CITRUS SEASON

CITRUS SEASON

Flourishing in the Mediterranean sun, a cast of citrus fruits are woven into the culinary culture.

 

Think of a lemon. Close your eyes and imagine you’re sucking on a juicy lemon slice. Can you feel it, that slight pressure at the root of your tongue? Your mouth waters profusely as the sour acids take over.

Back in the day, before Tel Aviv rose from the dunes North of Jaffa, the port city was surrounded by orange groves, or Pardesim as they are called in Hebrew. The origins of the word traces back to pairi-daēza, the old Persian name for the walled gardens of the first Persian empire. Passing through the Greek parádeisos (meaning park or garden) and the Latin Paradisus, paradise entered modern day English to describe a place of exceptional happiness & delight while in Hebrew the word has come to refer to citrus groves of all kinds.

The etymology of the orange in the Middle East is just as telling of its ancient voyage. In Arabic, Turkish and Greek, oranges are Burtuqaliu, named after the Portuguese merchants who brought them over from China whereas in Danish, Finnish, Uzbek and Latvian (to name a few), oranges are appelsin, meaning ‘fruit from China’.

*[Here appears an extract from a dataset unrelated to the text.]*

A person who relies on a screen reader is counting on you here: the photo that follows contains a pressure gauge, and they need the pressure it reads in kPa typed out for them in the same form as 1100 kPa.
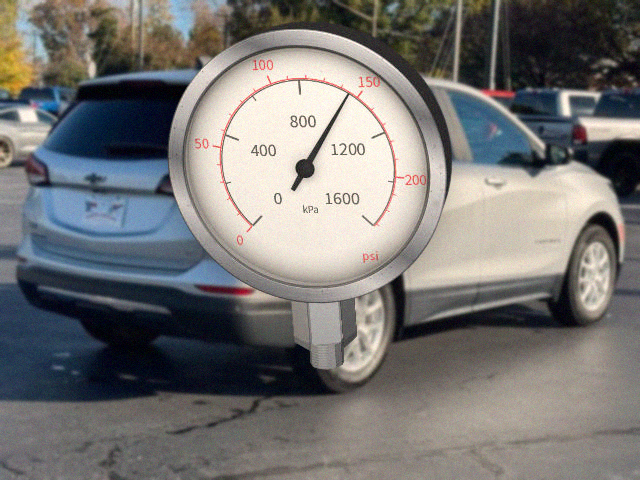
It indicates 1000 kPa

A versatile family are the citruses; the peel can be zested to impart the flavor and aroma of its essential oils, cold pressed into an oil, boiled in syrup to a marmalade or crystallized in sugar for a candied peel. The segments can be eaten with or without their outer skin and the pulp can be juiced for a refreshing beverage or as seasoning to a dish, adding that sharp acidity. The seeds can also be pressed into oil used to moisturize the skin while orange flower water is used to perfume many Levantine desserts.

The citron was the first member of the genus to make the journey west over a millennium ago. A native to the foothills of the eastern Himalaya, it had arrived in the Persian Gulf and spread to the Mediterranean basin, where it was rendered a rare and coveted possession, a status symbol and even a carrier of religious significance.

The rest of citrus family eventually caught up, flourishing in the Levantine sun and soils and where they would become the cornerstone in most, if not all, Mediterranean cuisines and food cultures.

Practically no Mediterranean dish is complete without a drizzle of good olive oil and the squeeze of a fresh lemon. Take the Avgolemono used in soups & sauces found in Greek, Turkish, Balkan, Spanioli and Italian cuisines or the dried black limes that add a sour flavor stews and soups in so many Persian dishes.

Each member of this distinguished family is renowned for its own unique flavor and aroma profile, size, color and texture and can be eaten or drunk, enjoyed raw or cooked, pickled or preserved. Sicily is a citrus paradise, cultivating some of the finest oranges and lemons in the world, the Amalfi coast is also renowned for its lemons introduced to the region by the Romans (as is the Limoncello liquor made from its zest) while bitter oranges are the emblem of the city of Seville, also known as Seville oranges.

The all famous Jaffa orange, aka the Shamouti, is deep orange in color, large oval in shape, thick skinned in texture and distinctive in flavor (the perfect balance of sweet and sour). It was developed in Jaffa by local Arab farmers in the mid 19th century and consequently cultivated and exported from Jaffa’s port to Europe. What began in a chimera, a naturally occurring mutation, of a random Palestinian orange tree of the Baladi variety, ultimately spurred into the ‘Jaffa oranges industry’, granting Tel Aviv- Yafo its nickname, The Big Orange.

Jaffa cakes were also a homage to the local citrus industry, created by biscuit makers McVitie & Price in 1927. The three-layered cookies consisted of a sponge base, orange jam and a chocolate coating and were named after the then-world-famous Jaffa oranges.

Few of the orange orchards survived the times in Tel Aviv & Jaffa, as sweet oranges were gradually replaced with housing, commercial and office spaces in an ever growing city. Shamouti heirloom oranges have now become a rarity but there are still gems to be found in the urban jungle with oranges, lemons, grapefruit, clementines, pomelo and cumquat trees scattered throughout, some even free for all to forage, the most famous being Laskov street, a bitter orange grove in disguise.